▶ **PROMPT**
Every line below is to be copied exactly, with the pictures left out.

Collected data

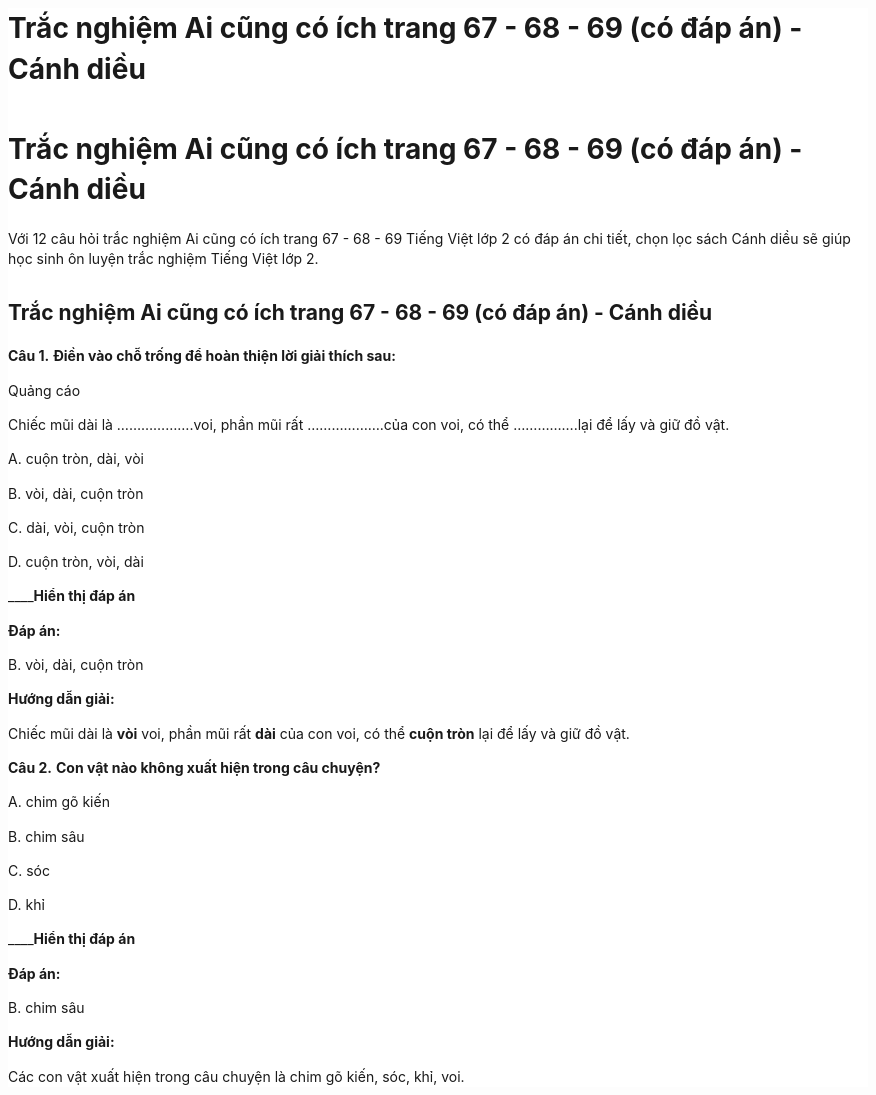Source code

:# Trắc nghiệm Ai cũng có ích trang 67 - 68 - 69 (có đáp án) - Cánh diều

# Trắc nghiệm Ai cũng có ích trang 67 - 68 - 69 (có đáp án) - Cánh diều

Với 12 câu hỏi trắc nghiệm Ai cũng có ích trang 67 - 68 - 69 Tiếng Việt lớp 2 có đáp án chi tiết, chọn lọc sách Cánh diều sẽ giúp học sinh ôn luyện trắc nghiệm Tiếng Việt lớp 2.

## Trắc nghiệm Ai cũng có ích trang 67 - 68 - 69 (có đáp án) - Cánh diều

**Câu 1.** **Điền vào chỗ trống để hoàn thiện lời giải thích sau:**

Quảng cáo

Chiếc mũi dài là ……………….voi, phần mũi rất ……………….của con voi, có thể …………….lại để lấy và giữ đồ vật.

A. cuộn tròn, dài, vòi

B. vòi, dài, cuộn tròn

C. dài, vòi, cuộn tròn 

D. cuộn tròn, vòi, dài

____**Hiển thị đáp án**

**Đáp án:**

B. vòi, dài, cuộn tròn

**Hướng dẫn giải:**

Chiếc mũi dài là **vòi** voi, phần mũi rất **dài** của con voi, có thể **cuộn tròn** lại để lấy và giữ đồ vật.

**Câu 2.** **Con vật nào không xuất hiện trong câu chuyện?**

A. chim gõ kiến

B. chim sâu

C. sóc

D. khỉ

____**Hiển thị đáp án**

**Đáp án:**

B. chim sâu

**Hướng dẫn giải:**

Các con vật xuất hiện trong câu chuyện là chim gõ kiến, sóc, khỉ, voi.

▶ **RESULT OF THE EXERCISE**
Source code

:# Trắc nghiệm Ai cũng có ích trang 67 - 68 - 69 (có đáp án) - Cánh diều

# Trắc nghiệm Ai cũng có ích trang 67 - 68 - 69 (có đáp án) - Cánh diều

Với 12 câu hỏi trắc nghiệm Ai cũng có ích trang 67 - 68 - 69 Tiếng Việt lớp 2 có đáp án chi tiết, chọn lọc sách Cánh diều sẽ giúp học sinh ôn luyện trắc nghiệm Tiếng Việt lớp 2.

## Trắc nghiệm Ai cũng có ích trang 67 - 68 - 69 (có đáp án) - Cánh diều

**Câu 1.** **Điền vào chỗ trống để hoàn thiện lời giải thích sau:**

Quảng cáo

Chiếc mũi dài là ……………….voi, phần mũi rất ……………….của con voi, có thể …………….lại để lấy và giữ đồ vật.

A. cuộn tròn, dài, vòi

B. vòi, dài, cuộn tròn

C. dài, vòi, cuộn tròn 

D. cuộn tròn, vòi, dài

____**Hiển thị đáp án**

**Đáp án:**

B. vòi, dài, cuộn tròn

**Hướng dẫn giải:**

Chiếc mũi dài là **vòi** voi, phần mũi rất **dài** của con voi, có thể **cuộn tròn** lại để lấy và giữ đồ vật.

**Câu 2.** **Con vật nào không xuất hiện trong câu chuyện?**

A. chim gõ kiến

B. chim sâu

C. sóc

D. khỉ

____**Hiển thị đáp án**

**Đáp án:**

B. chim sâu

**Hướng dẫn giải:**

Các con vật xuất hiện trong câu chuyện là chim gõ kiến, sóc, khỉ, voi.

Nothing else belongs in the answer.